Top of Exercise input
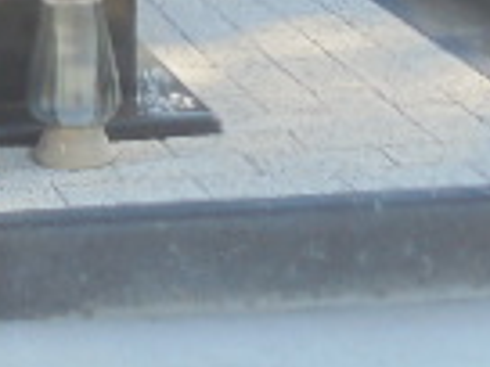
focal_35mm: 160
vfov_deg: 9.0
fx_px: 2265
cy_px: -205
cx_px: -281
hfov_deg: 11.7
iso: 100
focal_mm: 6.1
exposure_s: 1/200
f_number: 4
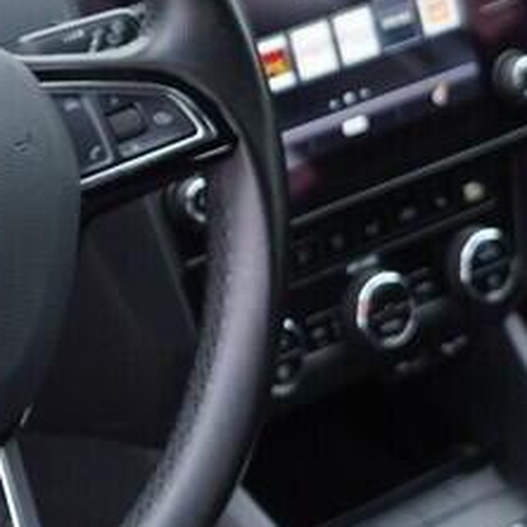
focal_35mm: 141
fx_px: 2429
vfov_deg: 12.4
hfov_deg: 12.2
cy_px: 303
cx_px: -71
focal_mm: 24
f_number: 2.8
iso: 250
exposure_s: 1/40
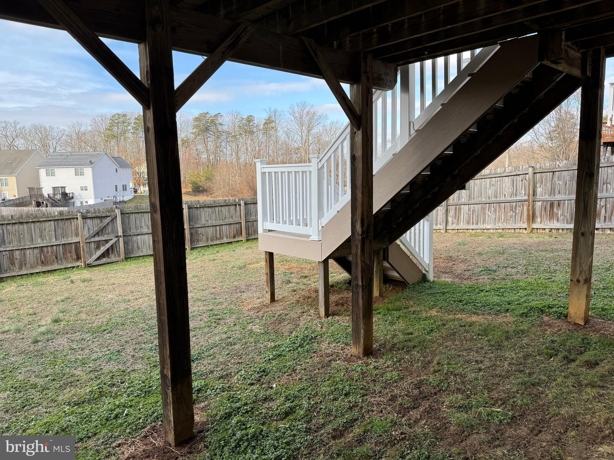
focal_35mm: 24
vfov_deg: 56.8
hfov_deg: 71.6
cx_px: 307
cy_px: 230
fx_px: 426
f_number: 1.78
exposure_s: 1/1059
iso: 80
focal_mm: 6.76
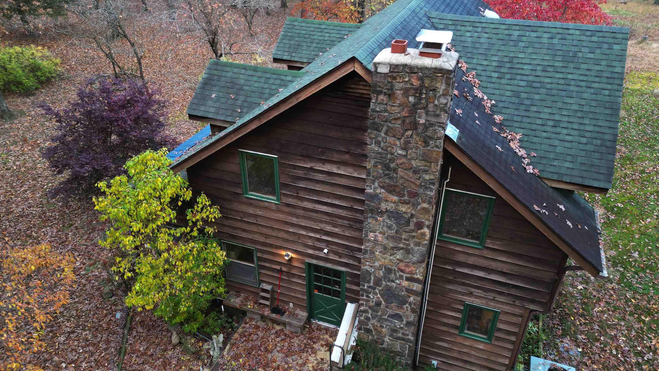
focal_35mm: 27
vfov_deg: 42.9
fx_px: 472
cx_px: 329
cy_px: 200
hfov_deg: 69.9
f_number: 1.7
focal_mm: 6.72
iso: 100
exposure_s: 1/25
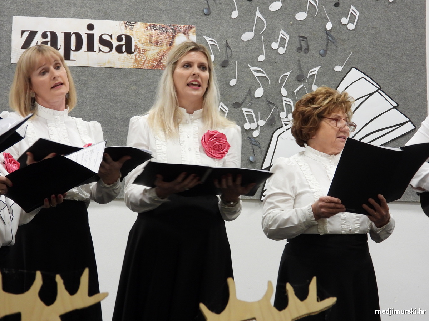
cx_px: 214
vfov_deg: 7.4
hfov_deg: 9.9
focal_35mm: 200
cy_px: 160
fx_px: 2479
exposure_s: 1/20
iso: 400
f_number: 4.5
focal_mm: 35.9
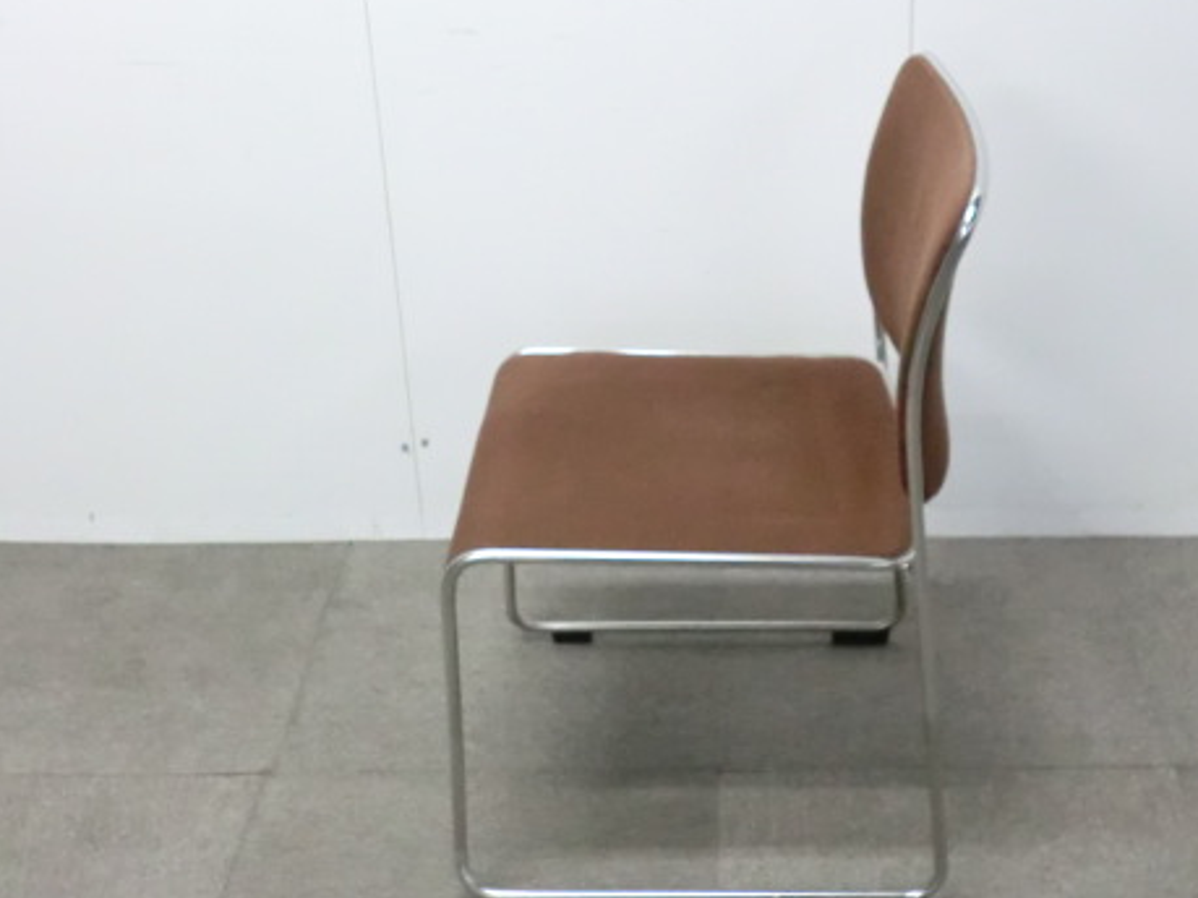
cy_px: 379
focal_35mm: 53
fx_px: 1834
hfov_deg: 36.0
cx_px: 731
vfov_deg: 27.5
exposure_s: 1/40
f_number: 3.9
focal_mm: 6.9
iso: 800
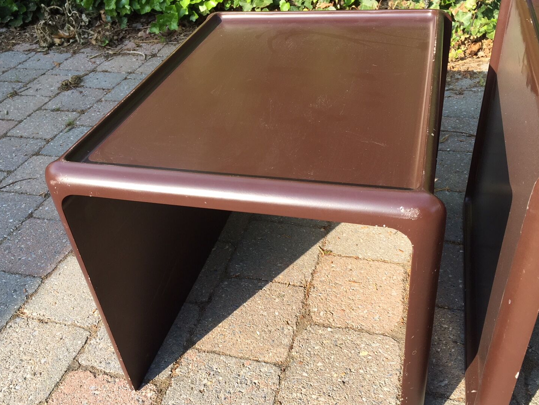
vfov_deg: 42.9
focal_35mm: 33
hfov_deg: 55.3
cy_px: 212
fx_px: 514
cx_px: 261
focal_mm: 4.15
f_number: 2.2
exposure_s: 1/482
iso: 32
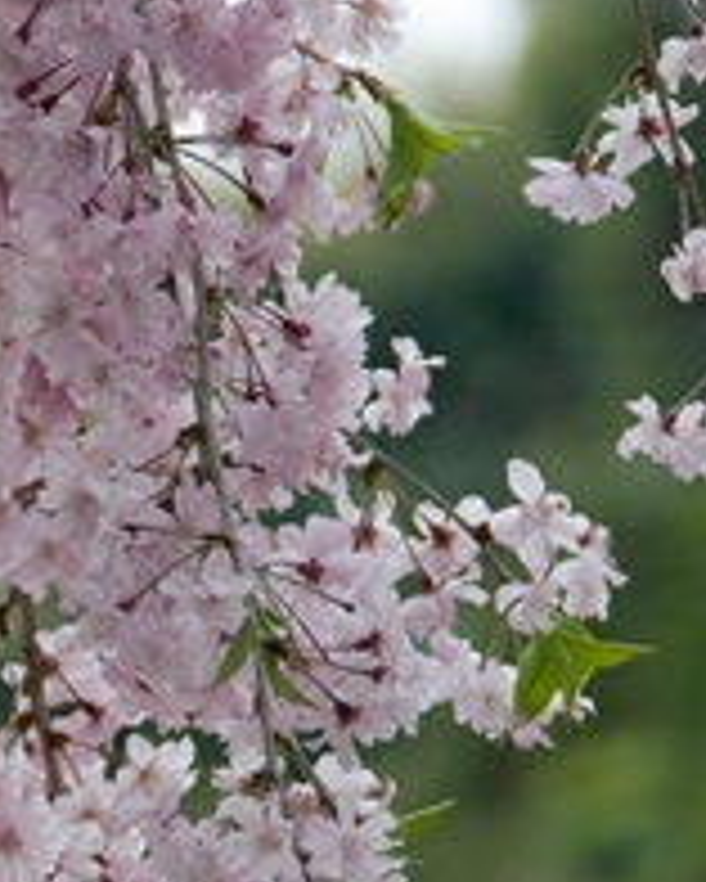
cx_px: -110
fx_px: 40348
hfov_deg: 1.0
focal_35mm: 1546
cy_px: 918
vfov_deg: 1.3
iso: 200
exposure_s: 1/250
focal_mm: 270
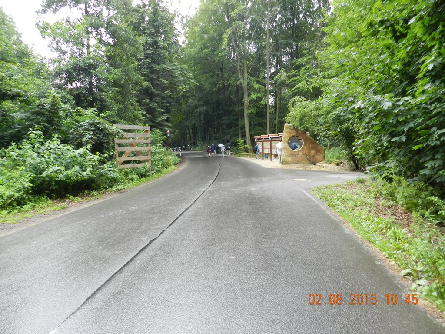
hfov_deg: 73.9
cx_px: 222
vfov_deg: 58.9
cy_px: 167
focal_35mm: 23
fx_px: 296
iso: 160
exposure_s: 1/60
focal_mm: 4
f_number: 3.4
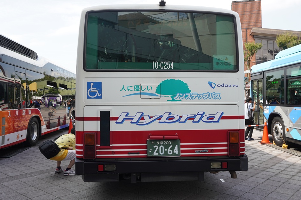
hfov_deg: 58.7
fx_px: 267
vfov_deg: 41.0
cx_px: 159
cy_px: 94
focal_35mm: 32
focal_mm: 20
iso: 100
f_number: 7.1
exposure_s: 1/100
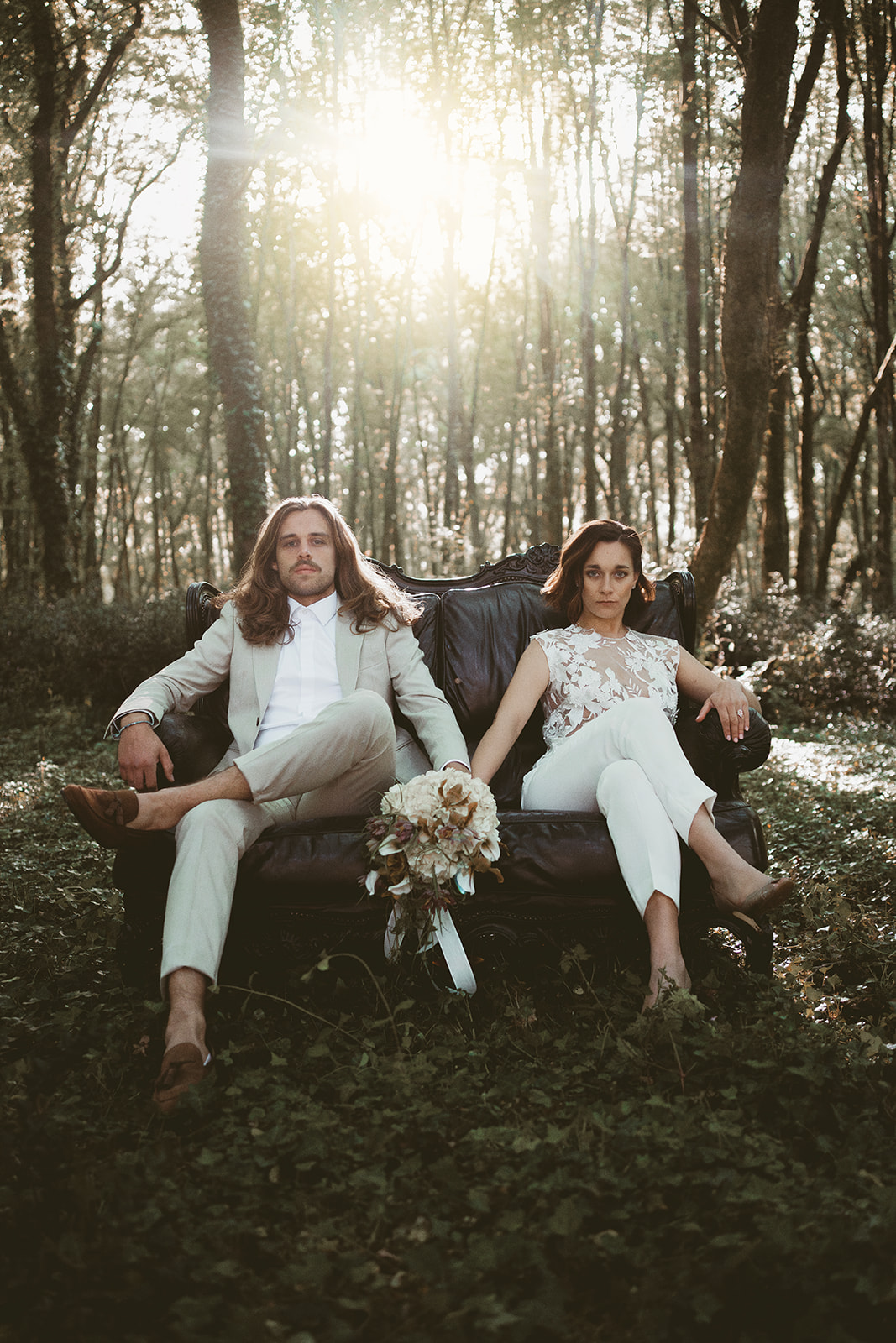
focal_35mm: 35
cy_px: 672
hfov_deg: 37.9
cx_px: 448
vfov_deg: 54.4
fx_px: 1306
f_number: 2.5
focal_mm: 35
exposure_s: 1/125
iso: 10000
Bottom of Exercise input
What is being asked: Retype the data above exactly. Do not carry over any images.

Expected answer:
focal_35mm: 160
vfov_deg: 9.0
fx_px: 2265
cy_px: -205
cx_px: -281
hfov_deg: 11.7
iso: 100
focal_mm: 6.1
exposure_s: 1/200
f_number: 4
focal_35mm: 141
fx_px: 2429
vfov_deg: 12.4
hfov_deg: 12.2
cy_px: 303
cx_px: -71
focal_mm: 24
f_number: 2.8
iso: 250
exposure_s: 1/40
focal_35mm: 24
vfov_deg: 56.8
hfov_deg: 71.6
cx_px: 307
cy_px: 230
fx_px: 426
f_number: 1.78
exposure_s: 1/1059
iso: 80
focal_mm: 6.76
focal_35mm: 27
vfov_deg: 42.9
fx_px: 472
cx_px: 329
cy_px: 200
hfov_deg: 69.9
f_number: 1.7
focal_mm: 6.72
iso: 100
exposure_s: 1/25
cx_px: 214
vfov_deg: 7.4
hfov_deg: 9.9
focal_35mm: 200
cy_px: 160
fx_px: 2479
exposure_s: 1/20
iso: 400
f_number: 4.5
focal_mm: 35.9
cy_px: 379
focal_35mm: 53
fx_px: 1834
hfov_deg: 36.0
cx_px: 731
vfov_deg: 27.5
exposure_s: 1/40
f_number: 3.9
focal_mm: 6.9
iso: 800
vfov_deg: 42.9
focal_35mm: 33
hfov_deg: 55.3
cy_px: 212
fx_px: 514
cx_px: 261
focal_mm: 4.15
f_number: 2.2
exposure_s: 1/482
iso: 32
cx_px: -110
fx_px: 40348
hfov_deg: 1.0
focal_35mm: 1546
cy_px: 918
vfov_deg: 1.3
iso: 200
exposure_s: 1/250
focal_mm: 270
hfov_deg: 73.9
cx_px: 222
vfov_deg: 58.9
cy_px: 167
focal_35mm: 23
fx_px: 296
iso: 160
exposure_s: 1/60
focal_mm: 4
f_number: 3.4
hfov_deg: 58.7
fx_px: 267
vfov_deg: 41.0
cx_px: 159
cy_px: 94
focal_35mm: 32
focal_mm: 20
iso: 100
f_number: 7.1
exposure_s: 1/100
focal_35mm: 35
cy_px: 672
hfov_deg: 37.9
cx_px: 448
vfov_deg: 54.4
fx_px: 1306
f_number: 2.5
focal_mm: 35
exposure_s: 1/125
iso: 10000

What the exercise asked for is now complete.